Publication year - 2011
Publication title -
journal of periodontology
Language(s) - English
Resource type - Journals
SCImago Journal Rank - 2.036
H-Index - 156
eISSN - 1943-3670
pISSN - 0022-3492
DOI - 10.1902/jop.2011.100632
Subject(s) - gingivitis , periodontitis , medicine , population , clinical attachment loss , in vivo , dentistry , biology , microbiology and biotechnology , environmental health
Background: Among the newly emerging diagnostic approaches for periodontitis, optical spectroscopy is a promising complementary diagnostic tool. The objective of this study is to verify the reproducibility of this method at a geographically distinct location (Suzhou, China) to a broader patient population using similar instrumentation to that in a previous report.
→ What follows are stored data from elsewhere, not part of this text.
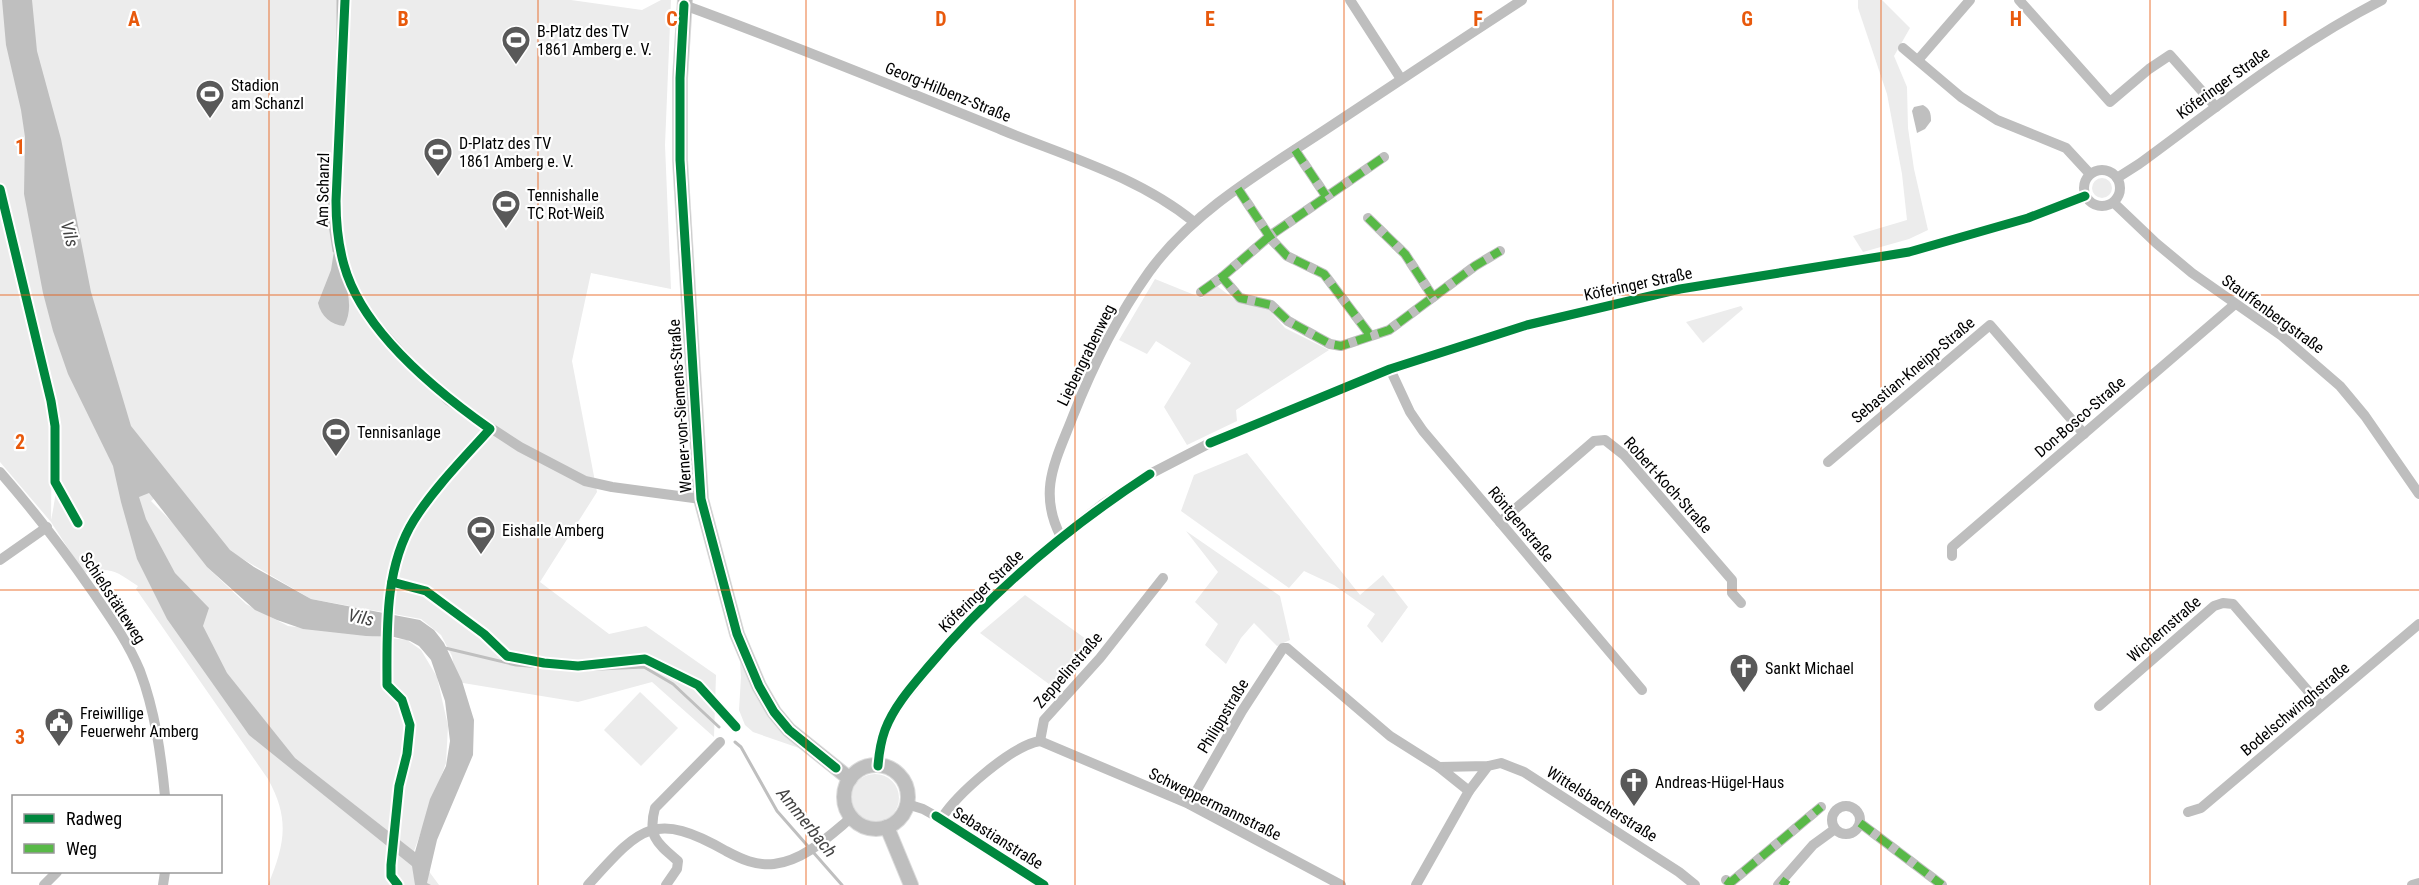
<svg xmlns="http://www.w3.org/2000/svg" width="2419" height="885" font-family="'Roboto Condensed',sans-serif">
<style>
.green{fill:#ececec;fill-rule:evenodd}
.water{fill:#bfbfbf;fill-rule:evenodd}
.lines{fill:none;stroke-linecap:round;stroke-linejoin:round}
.stream{stroke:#bfbfbf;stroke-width:3}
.major-casing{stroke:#dbdbdb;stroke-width:16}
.minor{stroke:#bebebe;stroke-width:10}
.major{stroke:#bebebe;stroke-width:14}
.quiet{stroke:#58b947;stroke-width:8;stroke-dasharray:15 8;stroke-linecap:butt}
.cycleway-casing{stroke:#fff;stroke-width:13}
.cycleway{stroke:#00873e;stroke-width:9}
.grid{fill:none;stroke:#e8590c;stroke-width:1.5;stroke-opacity:0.55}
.labels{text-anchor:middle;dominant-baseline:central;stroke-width:4.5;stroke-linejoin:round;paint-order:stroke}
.poi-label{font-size:16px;fill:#000;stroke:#fff;text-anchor:start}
.street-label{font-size:16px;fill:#000;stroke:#fff}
.water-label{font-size:18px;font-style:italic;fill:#444;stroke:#fff}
.grid-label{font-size:20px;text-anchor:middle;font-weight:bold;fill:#e8590c;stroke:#fff;stroke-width:4.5;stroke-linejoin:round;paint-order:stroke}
</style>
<rect width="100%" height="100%" fill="#fff"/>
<g class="green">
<path d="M0 0H571L642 10 661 0H671L665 145 671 289 591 273 572 361 597 492 540 582 609 634 646 626 716 675 714 737 652 682 578 702 457 682 452 656 441 635 421 619 311 599 231 552 175 483 151 501 175 525 207 567 246 604 288 626 407 640 421 650 437 677 448 726 446 763 414 851 439 885H268C285 844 290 819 268 779L136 589 138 586C116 571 110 566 84 573L51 522 0 462ZM20 280 55 407C60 444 59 484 51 520L52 422Z"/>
<polygon points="1858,0 1882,0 1910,28 1894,56 1907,87 1908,128 1914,169 1928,230 1909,239 1863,252 1853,236 1907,220 1902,174 1887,94 1858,8"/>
<circle cx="2102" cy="188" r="10"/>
<polygon points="1155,279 1202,298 1217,286 1238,302 1268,309 1285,328 1329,350 1236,410 1237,421 1187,445 1164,407 1191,363 1156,341 1147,354 1119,340"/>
<polygon points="1741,306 1743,309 1703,343 1686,322"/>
<polygon points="1247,453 1360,595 1383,575 1408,607 1382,643 1367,626 1375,614 1334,585 1304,571 1289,588 1181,511 1194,475"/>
<polygon points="1186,531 1280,596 1290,640 1277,646 1254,623 1241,638 1226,664 1205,645 1218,624 1195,602 1218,572"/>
<polygon points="1025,595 1097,647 1057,690 980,633"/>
<polygon points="740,662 772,720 799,748 753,732 745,725 739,710 741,677"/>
<polygon points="640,692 678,728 641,766 604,730"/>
<circle cx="875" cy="798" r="24"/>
</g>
<g class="water">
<path d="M2 0H32L37 51 61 139 91 292 131 426 230 550 254 567 311 599 420 620 434 630 444 643 462 681 474 720 473 755 437 840 427 883 431 885H415L412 866 249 735 167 619 137 559 121 502 113 466 68 374 53 331 43 293 24 194 25 137 21 110 6 45ZM149 493 207 567 255 610 277 620 303 629 366 636 394 637 410 641 419 646 431 660 445 701 450 741 446 766 430 799 415 852 295 758 227 673 203 626 209 608 175 573 146 519 139 497Z"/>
<path d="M1923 105C1930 109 1931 113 1931 121L1925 129 1917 133 1912 111 1914 107Z"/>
<path d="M334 251C342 274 357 303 344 326 331 325 321 316 318 303L331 270Z"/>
</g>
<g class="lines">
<g class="stream">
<polyline points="338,0 338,49"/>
<polyline points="333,160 329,218 334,251"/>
<polyline points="445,648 516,665 578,670 644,667 673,684 719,727"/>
<polyline points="735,742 741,747 777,811 842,885"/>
</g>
<g class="major-casing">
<g id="major">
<polyline points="685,0 680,78 680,160 701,499 737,634 759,686 774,712 789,730 850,779"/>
<circle cx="876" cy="797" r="32"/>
<polyline points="887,827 911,885"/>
</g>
</g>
<g class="minor">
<polyline points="345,0 336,229 344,267 355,293 371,319 412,365 448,400 520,447 585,481 612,487 701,499"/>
<polyline points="1350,0 1401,79"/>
<polyline points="2019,0 2110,102 2149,69 2170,55 2216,107"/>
<path d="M684 5C791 44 896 87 1002 130 1066 156 1139 177 1194 222"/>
<polyline points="1903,48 1961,97 1997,120 2066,148 2090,174"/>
<polyline points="1918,60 1970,0"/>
<polyline points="1295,150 1326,196"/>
<circle cx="2102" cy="188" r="18"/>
<path d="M2117 178 2139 164C2218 106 2294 45 2382 0"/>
<polyline points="1238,189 1272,240 1287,256 1324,274 1370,335"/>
<polyline points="2114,203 2156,243 2192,273 2282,336 2340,386 2365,416 2419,494"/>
<polyline points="1368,218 1405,254 1433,297"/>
<polyline points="1222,277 1271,235 1384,157"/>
<polyline points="1201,292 1222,277 1240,298 1271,305 1288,321 1330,344 1341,346 1389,330 1475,266 1500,251"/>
<polyline points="1390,369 1410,412 1423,431 1642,690"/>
<polyline points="1828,462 1990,325 2084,434"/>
<path d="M0 472C34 511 64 550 93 592 110 617 128 642 140 671 155 711 161 754 165 796"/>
<polyline points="1500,522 1594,441 1605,440 1624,455 1732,580 1732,593 1741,603"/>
<path d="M1061 537C1037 491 1056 460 1073 416 1093 365 1117 317 1149 272 1193 211 1263 171 1325 130 1390 87 1456 43 1522 0"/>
<polyline points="1952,556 1952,547 2235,304"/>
<polyline points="0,560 47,527"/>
<polyline points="2099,706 2214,606 2223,603 2233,604 2321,706"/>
<polyline points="1040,741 1189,804 1341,885"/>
<polyline points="878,766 879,749 886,728 898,706 945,647 1000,591 1061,537 1103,504 1150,474 1210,443 1390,369 1527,325 1680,289 1909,252 2028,218 2085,196"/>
<polyline points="1488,766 1469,791 1439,767 1488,766 1501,763 1524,772 1679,872 1695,885"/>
<polyline points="907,804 923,809 941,819 1044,885"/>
<polyline points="1189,804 1242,711 1283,648 1287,648 1390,736 1439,767"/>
<circle cx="1846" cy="820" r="14"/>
<polyline points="2188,812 2201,808 2419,624"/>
<path d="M941 819C957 794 1011 746 1040 741L1044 720 1100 658 1163 578"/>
<polyline points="1860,823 1942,885"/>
<polyline points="1726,880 1730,883 1821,807"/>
<polyline points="44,885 57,872"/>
<polyline points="163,885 165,872"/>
<path d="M588 885C639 829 653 809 726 851 741 859 756 866 774 864 805 860 829 836 852 817"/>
<path d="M666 885 677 869 678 861C658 844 647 837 655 808L720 742"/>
<polyline points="1416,885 1469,791"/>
<polyline points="1778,885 1813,845 1835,829"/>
<polyline points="2412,885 2419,883"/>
</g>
<use href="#major" class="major"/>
<g class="quiet">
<polyline points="1295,150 1326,196"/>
<polyline points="1238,189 1272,240 1287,256 1324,274 1370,335"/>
<polyline points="1368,218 1405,254 1433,297"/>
<polyline points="1222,277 1271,235 1384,157"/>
<polyline points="1201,292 1222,277 1240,298 1271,305 1288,321 1330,344 1341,346 1389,330 1475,266 1500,251"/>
<polyline points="1860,823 1942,885"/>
<polyline points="1726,880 1730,883 1821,807"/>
<polyline points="1781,880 1788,885"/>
</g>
<g class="cycleway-casing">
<g id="cycleway">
<path d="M345 0 336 201C336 223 338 244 344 265 362 331 436 391 490 429 464 458 435 487 414 520 384 568 387 631 387 685L402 700 410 725 407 754 399 786 391 865V876L398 885"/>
<polyline points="684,5 680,78 680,160 701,499 737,634 759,686 774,712 789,730 836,768"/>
<polyline points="0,189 51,401 55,426 55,482 78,523"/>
<polyline points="1210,443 1390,369 1527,325 1680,289 1909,252 2028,218 2085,196"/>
<polyline points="392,582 426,591 484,634 507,656 544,663 578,666 645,659 698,685 736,727"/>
<path d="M878 766C879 753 881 741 885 730 894 706 913 685 929 666 993 590 1067 528 1150 474"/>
<polyline points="936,816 1044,885"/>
</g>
</g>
<use href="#cycleway" class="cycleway"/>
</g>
<path class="grid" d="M269 0V885M538 0V885M806 0V885M1075 0V885M1344 0V885M1613 0V885M1881 0V885M2150 0V885M0 295H2419M0 590H2419"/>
<defs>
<g id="stadium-pin" transform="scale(1.5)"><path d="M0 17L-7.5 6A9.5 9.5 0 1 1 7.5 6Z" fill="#595959" stroke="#fff"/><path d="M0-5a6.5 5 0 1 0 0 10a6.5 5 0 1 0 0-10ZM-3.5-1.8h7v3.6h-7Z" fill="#fff"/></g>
<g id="church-pin" transform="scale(1.5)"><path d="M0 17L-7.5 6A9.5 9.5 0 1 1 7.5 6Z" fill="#595959" stroke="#fff"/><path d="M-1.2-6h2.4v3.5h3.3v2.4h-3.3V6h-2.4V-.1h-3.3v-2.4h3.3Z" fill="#fff"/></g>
<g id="civic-pin" transform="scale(1.5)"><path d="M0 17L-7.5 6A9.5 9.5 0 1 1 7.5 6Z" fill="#595959" stroke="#fff"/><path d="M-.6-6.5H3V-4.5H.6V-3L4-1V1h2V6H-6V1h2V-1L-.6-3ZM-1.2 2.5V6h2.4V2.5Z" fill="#fff"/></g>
</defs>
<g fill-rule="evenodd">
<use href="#stadium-pin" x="516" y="40"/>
<use href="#stadium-pin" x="210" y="94"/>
<use href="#stadium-pin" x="438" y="152"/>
<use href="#stadium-pin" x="506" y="204"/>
<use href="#stadium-pin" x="336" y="432"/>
<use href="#stadium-pin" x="481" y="530"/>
<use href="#church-pin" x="1744" y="668"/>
<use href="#civic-pin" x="59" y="722"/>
<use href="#church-pin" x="1634" y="782"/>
</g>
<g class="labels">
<g class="poi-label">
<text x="537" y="31">B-Platz des TV<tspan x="537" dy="18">1861 Amberg e. V.</tspan></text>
<text x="231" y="85">Stadion<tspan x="231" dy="18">am Schanzl</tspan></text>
<text x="459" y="143">D-Platz des TV<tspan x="459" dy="18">1861 Amberg e. V.</tspan></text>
<text x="527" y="195">Tennishalle<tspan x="527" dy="18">TC Rot-Weiß</tspan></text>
<text x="357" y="432">Tennisanlage</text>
<text x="502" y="530">Eishalle Amberg</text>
<text x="1765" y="668">Sankt Michael</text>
<text x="80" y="713">Freiwillige<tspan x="80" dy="18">Feuerwehr Amberg</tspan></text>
<text x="1655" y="782">Andreas-Hügel-Haus</text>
</g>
<g class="street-label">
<text transform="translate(2223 83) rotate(-36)">Köferinger Straße</text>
<text transform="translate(948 92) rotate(22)">Georg-Hilbenz-Straße</text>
<text transform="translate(323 190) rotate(-89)">Am Schanzl</text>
<text transform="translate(1638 284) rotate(-12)">Köferinger Straße</text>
<text transform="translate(2273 314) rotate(36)">Stauffenbergstraße</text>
<text transform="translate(1086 355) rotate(-64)">Liebengrabenweg</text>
<text transform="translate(1913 370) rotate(-40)">Sebastian-Kneipp-Straße</text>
<text transform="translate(680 406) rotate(-94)">Werner-von-Siemens-Straße</text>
<text transform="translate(2080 417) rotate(-41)">Don-Bosco-Straße</text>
<text transform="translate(1668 485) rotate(48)">Robert-Koch-Straße</text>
<text transform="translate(1521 524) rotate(50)">Röntgenstraße</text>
<text transform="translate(981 591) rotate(-44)">Köferinger Straße</text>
<text transform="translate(113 598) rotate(57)">Schießstätteweg</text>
<text transform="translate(2164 629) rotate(-41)">Wichernstraße</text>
<text transform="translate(1068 670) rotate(-49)">Zeppelinstraße</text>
<text transform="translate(2295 709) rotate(-40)">Bodelschwinghstraße</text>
<text transform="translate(1223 716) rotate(-59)">Philippstraße</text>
<text transform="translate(1215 804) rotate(26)">Schweppermannstraße</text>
<text transform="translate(1602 804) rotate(32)">Wittelsbacherstraße</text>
<text transform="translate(998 838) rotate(32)">Sebastianstraße</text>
</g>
<g class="water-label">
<text transform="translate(70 234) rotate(75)">Vils</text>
<text transform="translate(361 617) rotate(12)">Vils</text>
<text transform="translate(807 822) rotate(51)">Ammerbach</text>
</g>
</g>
<g class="grid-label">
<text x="134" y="26">A</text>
<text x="403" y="26">B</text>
<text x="672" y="26">C</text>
<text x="941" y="26">D</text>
<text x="1210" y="26">E</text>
<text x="1478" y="26">F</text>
<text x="1747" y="26">G</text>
<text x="2016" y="26">H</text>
<text x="2285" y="26">I</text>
<text x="20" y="154">1</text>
<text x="20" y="449">2</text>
<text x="20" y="744">3</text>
</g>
<rect x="12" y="795" width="210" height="78" fill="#ffffff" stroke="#999999" stroke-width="1.5"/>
<rect x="24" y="814" width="30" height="9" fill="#00873e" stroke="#999999" stroke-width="1.5"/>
<text x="66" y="825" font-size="18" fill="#000000">Radweg</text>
<rect x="24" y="844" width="30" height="9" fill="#58b947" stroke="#999999" stroke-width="1.5"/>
<text x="66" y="855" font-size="18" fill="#000000">Weg</text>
</svg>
Methods: Using a portable optical near‐infrared spectrometer, optical spectra were obtained, processed, and evaluated from healthy (n = 62), gingivitis (n = 98), and periodontitis (n = 47) sites from a total of 51 patients. A modified Beer‐Lambert unmixing model that incorporates a non‐parametric scattering loss function was used to determine the relative contribution of oxyhemoglobin and deoxyhemoglobin to the overall spectrum. The balance between tissue oxygen delivery and oxygen use in periodontal tissues was then assessed. Results: Tissue oxygenation decreased significantly from healthy sites to sites with gingivitis ( P <0.01) and between gingivitis and periodontitis ( P = 0.015). This is largely caused by a significant increase in deoxyhemoglobin between normal and gingivitis ( P <0.01) and a concomitant decrease in oxyhemoglobin between gingivitis and periodontitis ( P = 0.02). Conclusion: This study supports previous findings that tissue oxygenation as measured by optical spectroscopy is significantly decreased in periodontitis and that optical spectroscopy can simultaneously determine multiple inflammatory indices related to periodontal disease directly in gingival tissues in vivo.